Is it true that $D_{KL}[q_1 \| p]\leq D_{KL}[q_2 \| p] \Rightarrow D_{KL}[p\|q_1]\leq D_{KL}[p \| q_2]$?

61 Views Asked by At

The KL divergence between two probability measures $p, q$ on a Polish space $E$ is defined as

$$D_{KL}[q \| p] = \int_E \log \left(\frac{dq}{dp}\right)dq$$

provided that $q \ll p$.

Now is it true that $D_{KL}[q_1 \| p]\leq D_{KL}[q_2 \| p] \Rightarrow D_{KL}[p\|q_1]\leq D_{KL}[p \| q_2]$ provided that $p,q_1,q_2$ are equivalent in the sense of measures?

1

There are 1 best solutions below

0
On BEST ANSWER

The answer is no.

I'll explicitly construct a triple $(p,q_1,q_2)$ on four points that violates the relation. This can be extended to however rich a Polish space you like (as long as it has at least $4$ points) by convolving with appropriately thin densities.


Let $$p = \frac{(1,1,1,1)}{4}\\ q_1^x = \frac{(2-x, 2-x, x,x)}{4}\\ q_2 = \frac{(3, 1, 1, 1)}{6},$$ where $x \in (0,2)$ will be chosen in the following.

To construct a counterexample, we need to find an $x$ such that $D(q_1^x \|p) < D(q_2\|p)$ and $D(p\|q_1^x ) > D(p\|q_2)$. By direct computation, this boils down to finding an $x$ such that \begin{align} (2-x) \log(2-x) + x \log x &< \log(4/3)\\ 2\log(2-x) + 2\log(x) &< \log(16/27) \end{align}

The easiest way to find an appropriate $x$ is to simply use a CAS. Wolfram alpha suggests that $x = 1/2$ is good enough. Indeed, $$ (3/2) \log(3/2) +(1/2) \log(1/2) = \log(\sqrt{27}/4) \le \log(5.22/4) = \log(1.305) < \log(4/3)\\ 2\log(3/2) + 2\log(1/2) = \log(9/16) < \log(16/27),$$ where the first line uses that $\sqrt{3} < 1.74,$ and the second line follows since $9 \times 27 = 243 < 256 = 16^2$.

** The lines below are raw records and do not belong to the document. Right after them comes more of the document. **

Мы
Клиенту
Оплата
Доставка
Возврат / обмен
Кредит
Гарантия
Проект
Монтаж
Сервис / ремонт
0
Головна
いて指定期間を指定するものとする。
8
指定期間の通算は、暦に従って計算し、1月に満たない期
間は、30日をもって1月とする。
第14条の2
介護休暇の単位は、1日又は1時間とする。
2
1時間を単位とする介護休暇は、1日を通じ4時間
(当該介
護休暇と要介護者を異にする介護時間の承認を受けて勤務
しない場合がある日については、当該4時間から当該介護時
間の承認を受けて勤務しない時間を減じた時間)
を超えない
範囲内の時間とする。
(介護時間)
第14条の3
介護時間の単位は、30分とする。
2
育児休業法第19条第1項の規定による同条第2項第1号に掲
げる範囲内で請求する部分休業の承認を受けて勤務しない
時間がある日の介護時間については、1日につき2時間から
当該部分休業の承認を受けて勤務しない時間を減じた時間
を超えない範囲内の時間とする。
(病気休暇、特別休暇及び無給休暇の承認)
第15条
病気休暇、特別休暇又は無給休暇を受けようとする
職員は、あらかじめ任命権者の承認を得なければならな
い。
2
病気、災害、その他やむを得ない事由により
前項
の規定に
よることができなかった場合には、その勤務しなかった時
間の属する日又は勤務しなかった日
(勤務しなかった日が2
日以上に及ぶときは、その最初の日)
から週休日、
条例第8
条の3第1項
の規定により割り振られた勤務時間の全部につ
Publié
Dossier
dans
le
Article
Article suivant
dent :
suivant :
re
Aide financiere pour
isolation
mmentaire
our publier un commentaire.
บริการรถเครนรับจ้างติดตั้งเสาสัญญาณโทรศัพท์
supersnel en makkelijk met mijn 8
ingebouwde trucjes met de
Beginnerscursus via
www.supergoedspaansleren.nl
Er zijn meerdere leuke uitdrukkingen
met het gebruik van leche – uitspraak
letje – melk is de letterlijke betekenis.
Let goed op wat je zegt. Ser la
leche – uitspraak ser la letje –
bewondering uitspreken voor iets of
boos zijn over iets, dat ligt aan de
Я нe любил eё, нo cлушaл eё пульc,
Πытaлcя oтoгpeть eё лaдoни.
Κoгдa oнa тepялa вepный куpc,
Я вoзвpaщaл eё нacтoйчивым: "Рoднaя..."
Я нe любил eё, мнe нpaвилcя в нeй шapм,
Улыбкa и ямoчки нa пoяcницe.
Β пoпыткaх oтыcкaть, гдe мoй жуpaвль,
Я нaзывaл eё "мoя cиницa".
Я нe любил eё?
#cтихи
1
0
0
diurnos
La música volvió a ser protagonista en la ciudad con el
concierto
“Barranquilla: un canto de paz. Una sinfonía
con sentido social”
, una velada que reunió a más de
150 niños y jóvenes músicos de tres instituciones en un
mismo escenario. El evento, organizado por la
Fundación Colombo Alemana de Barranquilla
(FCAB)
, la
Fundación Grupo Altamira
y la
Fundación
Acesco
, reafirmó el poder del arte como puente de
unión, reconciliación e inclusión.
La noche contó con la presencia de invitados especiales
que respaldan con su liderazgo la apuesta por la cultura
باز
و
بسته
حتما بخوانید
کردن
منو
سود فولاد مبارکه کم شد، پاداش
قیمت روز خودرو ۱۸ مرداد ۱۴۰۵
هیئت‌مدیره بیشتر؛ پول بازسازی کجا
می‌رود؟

Process for finding the above - I started with $p$ being a uniform law because that makes $D(q\|p)$ and $D(p\|q)$ both have simple forms. $D(q_1\|p) < D(q_2\|p)$ is then equivalent to $H(q_1)>H(q_2),$ which led me to think about $q_1$ that is a little more spread out than $q_2$ - to simplify I chose $q_1$ peaked on half the space and $q_2$ on a quarter. $D(p\|q_1) > D(p\|q_2)$ is equivalent to $\sum \log(1/q_1(i)) > \sum \log(1/q_2(i))$. At this point I realised that I might as well take just $4$ points, and ran a CAS for $q_1$ and $q_2$ parametrised. Finally I just set the parameter of $q_2$ somewhere in the middle to make calculations easy.